Copy out every line of the data that has the word "knee" somewhere in it.

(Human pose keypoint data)
= = = =

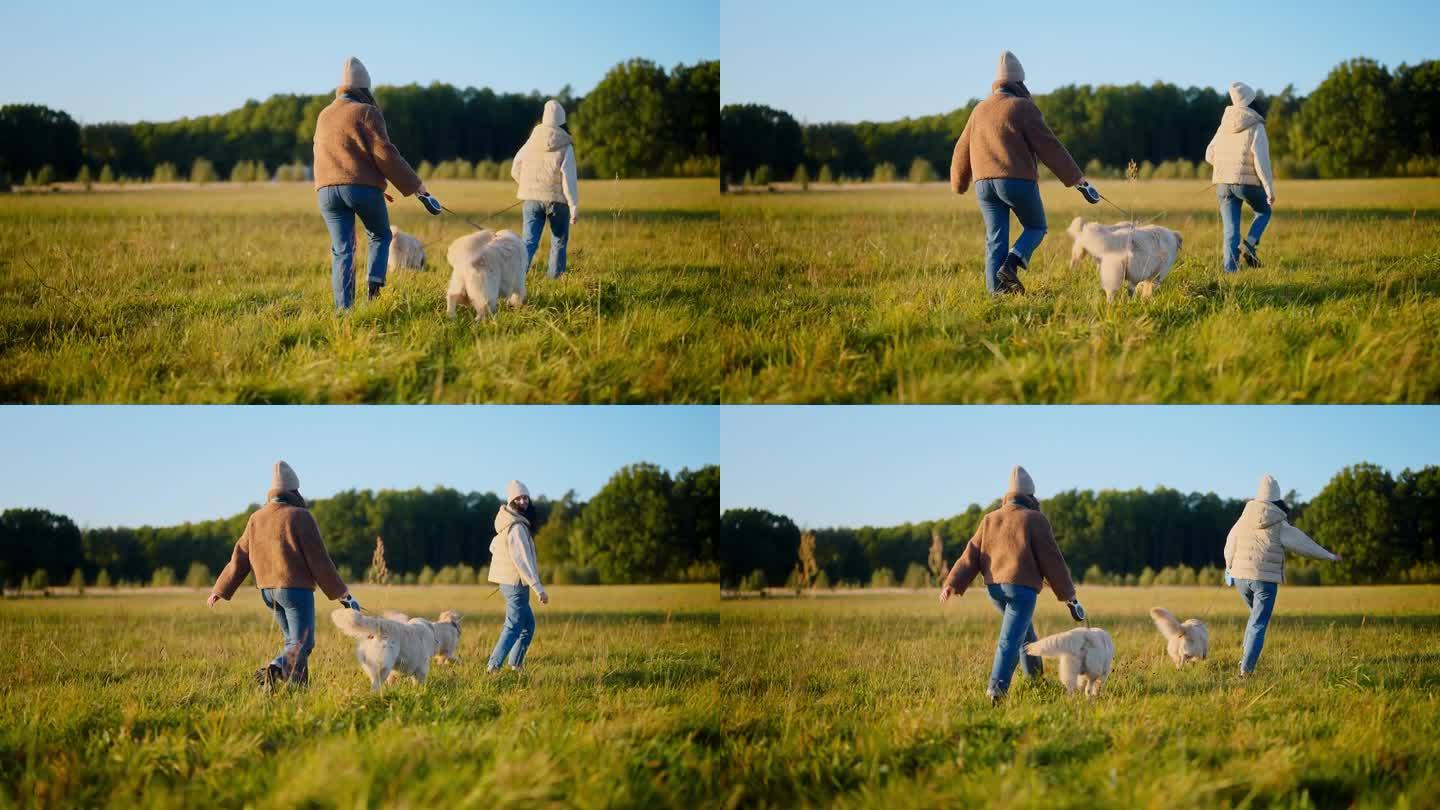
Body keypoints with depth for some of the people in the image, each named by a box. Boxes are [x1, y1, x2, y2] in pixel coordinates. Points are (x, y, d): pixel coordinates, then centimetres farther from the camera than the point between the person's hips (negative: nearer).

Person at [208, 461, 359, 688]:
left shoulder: (257, 518, 8)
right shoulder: (300, 517, -10)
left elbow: (240, 557, 12)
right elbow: (319, 561, -11)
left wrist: (221, 590, 23)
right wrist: (343, 594, -6)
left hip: (268, 590, 7)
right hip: (296, 588, -7)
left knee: (292, 641, 18)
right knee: (302, 644, -9)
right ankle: (273, 671, -33)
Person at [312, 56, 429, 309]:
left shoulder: (324, 116, 18)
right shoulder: (366, 112, -3)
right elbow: (385, 153, -9)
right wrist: (414, 184, -2)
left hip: (327, 190, 4)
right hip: (363, 187, -4)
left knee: (341, 250, 4)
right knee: (380, 235, 18)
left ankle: (343, 307, -8)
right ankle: (375, 284, -3)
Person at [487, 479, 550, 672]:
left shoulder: (507, 524, 11)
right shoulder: (517, 527, -20)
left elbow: (494, 547, 24)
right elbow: (522, 559, -25)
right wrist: (538, 588, -26)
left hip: (507, 582, 10)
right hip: (516, 584, -10)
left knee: (528, 624, 20)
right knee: (513, 626, -9)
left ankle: (516, 664, 24)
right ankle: (494, 667, -15)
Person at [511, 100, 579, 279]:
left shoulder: (532, 143, 2)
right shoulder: (565, 146, -8)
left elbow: (516, 170, 8)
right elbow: (569, 178, -12)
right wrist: (574, 207, -8)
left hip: (532, 199, 2)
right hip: (557, 200, -2)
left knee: (529, 242, -1)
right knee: (559, 241, 16)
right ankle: (554, 276, 18)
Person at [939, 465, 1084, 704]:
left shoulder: (990, 520, 13)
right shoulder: (1035, 520, -2)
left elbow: (972, 555, 6)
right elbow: (1052, 560, -4)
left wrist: (952, 585, -1)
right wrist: (1069, 595, 1)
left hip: (995, 587, 6)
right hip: (1022, 586, -6)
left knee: (1024, 630, 26)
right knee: (1010, 639, -12)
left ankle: (1036, 678, 34)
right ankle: (997, 687, -28)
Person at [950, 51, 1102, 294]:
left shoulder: (980, 110, 15)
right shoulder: (1023, 108, -4)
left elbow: (962, 152, 24)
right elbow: (1050, 148, -9)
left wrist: (959, 184, 42)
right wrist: (1079, 181, -8)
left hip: (985, 183, 5)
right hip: (1018, 181, -5)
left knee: (996, 239, 7)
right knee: (1035, 227, 14)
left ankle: (996, 291, -5)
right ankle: (1010, 265, -10)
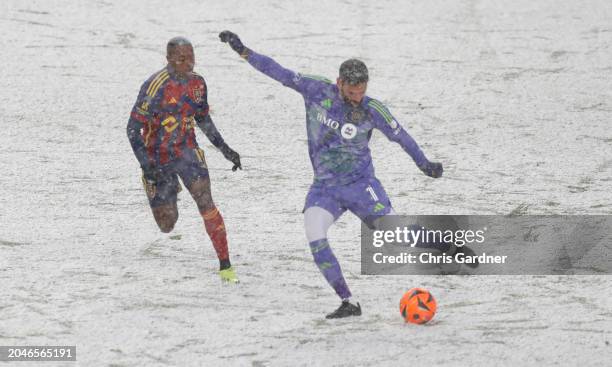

= = = =

Answer section:
left knee: (292, 641, 18)
right knee: (302, 644, -9)
left knee: (341, 250, 4)
right knee: (380, 235, 18)
left knee: (528, 624, 20)
right knee: (513, 626, -9)
left knee: (529, 242, -1)
right knee: (559, 241, 16)
left knee: (1024, 630, 26)
right knee: (1010, 639, -12)
left knee: (996, 239, 7)
right knee: (1035, 227, 14)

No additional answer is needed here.